Using the data below, copy every line that contains the word "Valls".

MATERIAL SHOWN>
--------
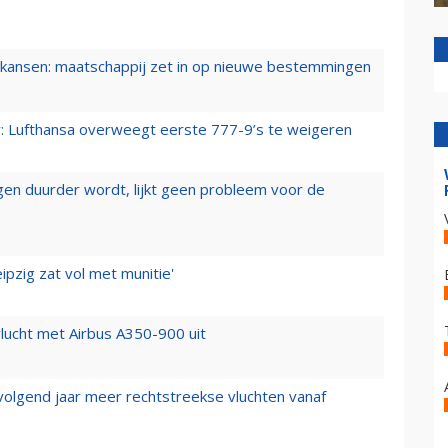
ansen: maatschappij zet in op nieuwe bestemmingen
er: Lufthansa overweegt eerste 777-9’s te weigeren
iegen duurder wordt, lijkt geen probleem voor de
ipzig zat vol met munitie'
lucht met Airbus A350-900 uit
 volgend jaar meer rechtstreekse vluchten vanaf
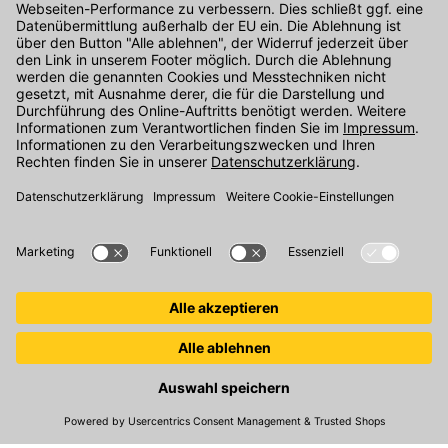
Kontakt
Unser Onlineshop Team ist montags bis freitags von 08:00 - 17:00
Uhr unter der Telefonnummer
07071 / 151-151
für Sie erreichbar.
Alternativ können Sie unser
Kontaktformular
nutzen.
Den Kontakt direkt in unsere Niederlassungen finden Sie
hier
.
Folgen Sie uns auf
:
© 2026 Kemmler Baustoffe GmbH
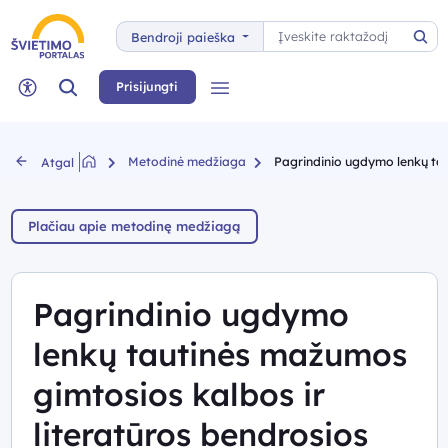
Paieška
Bendroji paieška
Pai
Paieška
Prisijungti
Meniu
Neįgaliųjų rėžimas
Metodinė medžiaga
Pagrindinio ugdymo lenkų tau
Atgal
Plačiau apie metodinę medžiagą
Pagrindinio ugdymo
lenkų tautinės mažumos
gimtosios kalbos ir
literatūros bendrosios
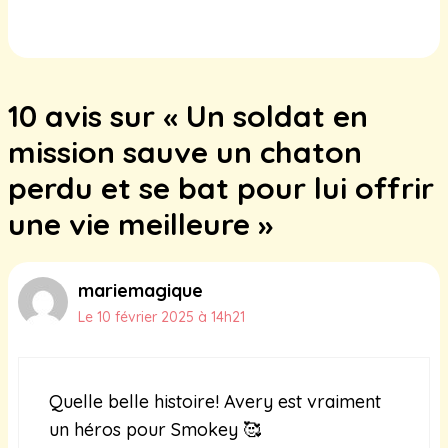
sauvés d’un élevage illégal en
Normandie : leur lutte pour une vie
meilleure
10 avis sur « Un soldat en
22 janvier 2025
mission sauve un chaton
perdu et se bat pour lui offrir
une vie meilleure »
mariemagique
Le 10 février 2025 à 14h21
Quelle belle histoire! Avery est vraiment
un héros pour Smokey 🥰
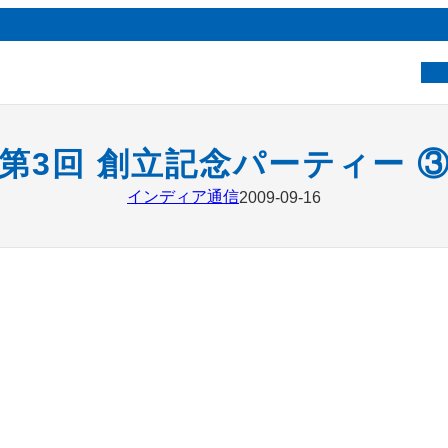
ベ
第3回 創立記念パーティー 
インディア通信
2009-09-16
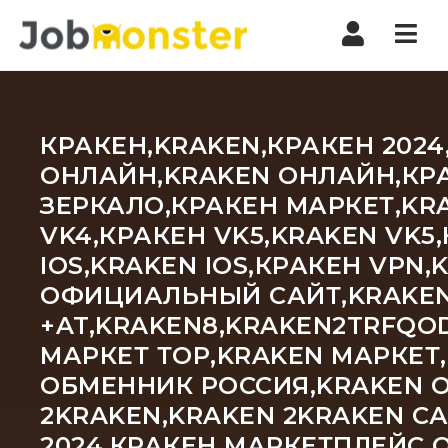
Nav
КРАКЕН,KRAKEN,КРАКЕН 2024
ОНЛАЙН,KRAKEN ОНЛАЙН,КРА
ЗЕРКАЛО,КРАКЕН МАРКЕТ,KRA
VK4,КРАКЕН VK5,KRAKEN VK5
IOS,KRAKEN IOS,КРАКЕН VPN
ОФИЦИАЛЬНЫЙ САЙТ,KRAKEN 
+AT,KRAKEN8,KRAKEN2TRFQO
МАРКЕТ ТОР,KRAKEN МАРКЕТ
ОБМЕННИК РОССИЯ,KRAKEN О
2KRAKEN,KRAKEN 2KRAKEN СА
2024,КРАКЕН МАРКЕТПЛЕЙС 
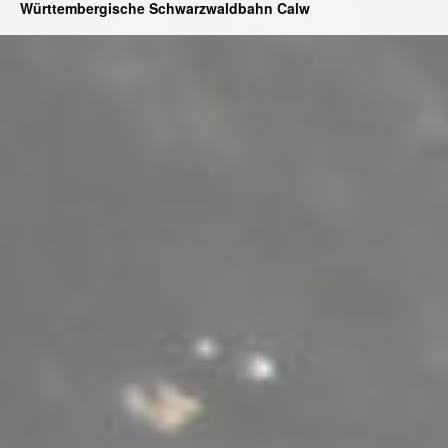
Württembergische Schwarzwaldbahn Calw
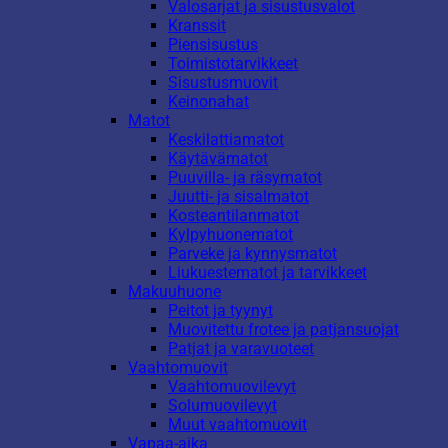
Valosarjat ja sisustusvalot
Kranssit
Piensisustus
Toimistotarvikkeet
Sisustusmuovit
Keinonahat
Matot
Keskilattiamatot
Käytävämatot
Puuvilla- ja räsymatot
Juutti- ja sisalmatot
Kosteantilanmatot
Kylpyhuonematot
Parveke ja kynnysmatot
Liukuestematot ja tarvikkeet
Makuuhuone
Peitot ja tyynyt
Muovitettu frotee ja patjansuojat
Patjat ja varavuoteet
Vaahtomuovit
Vaahtomuovilevyt
Solumuovilevyt
Muut vaahtomuovit
Vapaa-aika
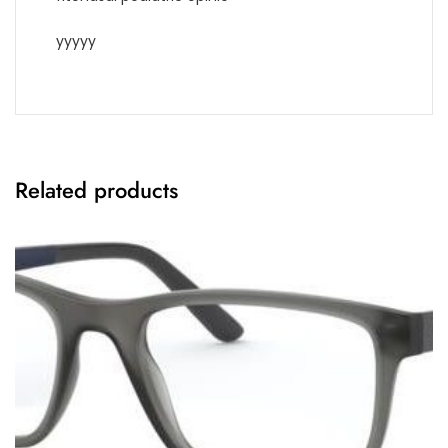
yyyyy
Related products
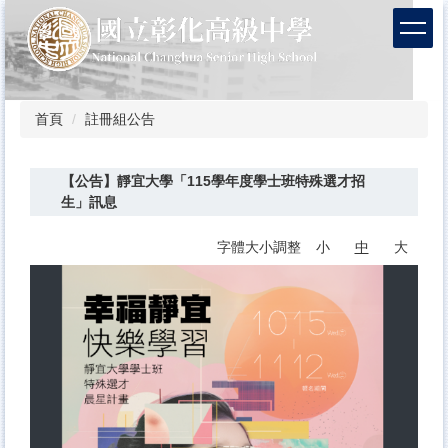
跳
到
主
要
內
容
首頁
註冊組公告
區
【公告】靜宜大學「115學年度學士班特殊選才招
生」訊息
字體大小調整
小
中
大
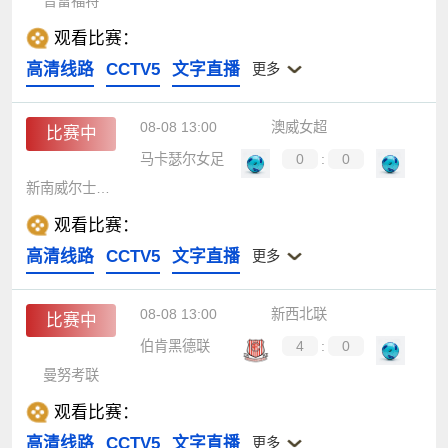
普雷福特
观看比赛：
高清线路
CCTV5
文字直播
更多
08-08 13:00
澳威女超
比赛中
马卡瑟尔女足
0
:
0
新南威尔士大学女足
观看比赛：
高清线路
CCTV5
文字直播
更多
08-08 13:00
新西北联
比赛中
伯肯黑德联
4
:
0
曼努考联
观看比赛：
高清线路
CCTV5
文字直播
更多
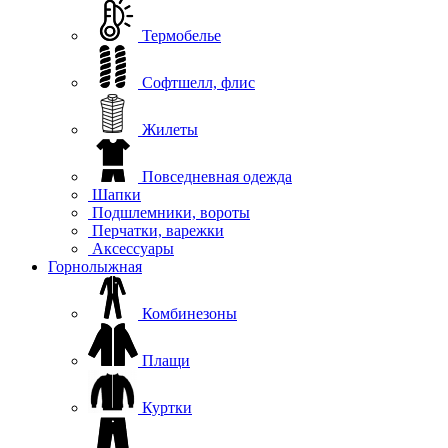
Термобелье
Софтшелл, флис
Жилеты
Повседневная одежда
Шапки
Подшлемники, вороты
Перчатки, варежки
Аксессуары
Горнолыжная
Комбинезоны
Плащи
Куртки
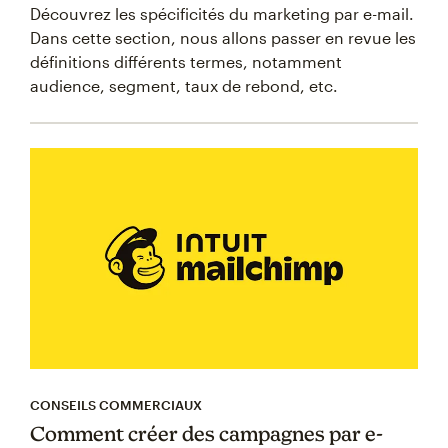
Découvrez les spécificités du marketing par e-mail.
Dans cette section, nous allons passer en revue les
définitions différents termes, notamment
audience, segment, taux de rebond, etc.
CONSEILS COMMERCIAUX
Comment créer des campagnes par e-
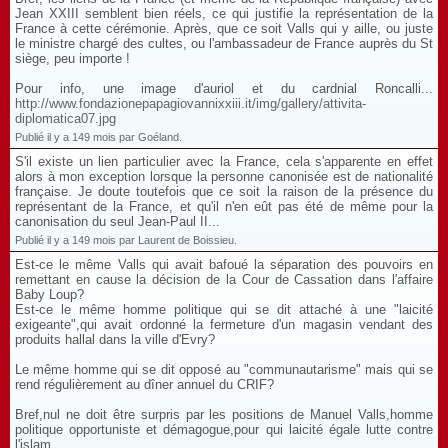
Jean XXIII semblent bien réels, ce qui justifie la représentation de la
France à cette cérémonie. Après, que ce soit Valls qui y aille, ou juste
le ministre chargé des cultes, ou l'ambassadeur de France auprès du St
siège, peu importe !
Pour info, une image d'auriol et du cardnial Roncalli...
http://www.fondazionepapagiovannixxiii.it/img/gallery/attivita-
diplomatica07.jpg
Publié il y a 149 mois par Goéland.
S'il existe un lien particulier avec la France, cela s'apparente en effet
alors à mon exception lorsque la personne canonisée est de nationalité
française. Je doute toutefois que ce soit la raison de la présence du
représentant de la France, et qu'il n'en eût pas été de même pour la
canonisation du seul Jean-Paul II...
Publié il y a 149 mois par Laurent de Boissieu.
Est-ce le même Valls qui avait bafoué la séparation des pouvoirs en
remettant en cause la décision de la Cour de Cassation dans l'affaire
Baby Loup?
Est-ce le même homme politique qui se dit attaché à une "laicité
exigeante",qui avait ordonné la fermeture d'un magasin vendant des
produits hallal dans la ville d'Evry?
Le même homme qui se dit opposé au "communautarisme" mais qui se
rend régulièrement au dîner annuel du CRIF?
Bref,nul ne doit être surpris par les positions de Manuel Valls,homme
politique opportuniste et démagogue,pour qui laicité égale lutte contre
l'islam.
--------
RESPONSE TO THIS TASK>
France à cette cérémonie. Après, que ce soit Valls qui y aille, ou juste
Est-ce le même Valls qui avait bafoué la séparation des pouvoirs en
Bref,nul ne doit être surpris par les positions de Manuel Valls,homme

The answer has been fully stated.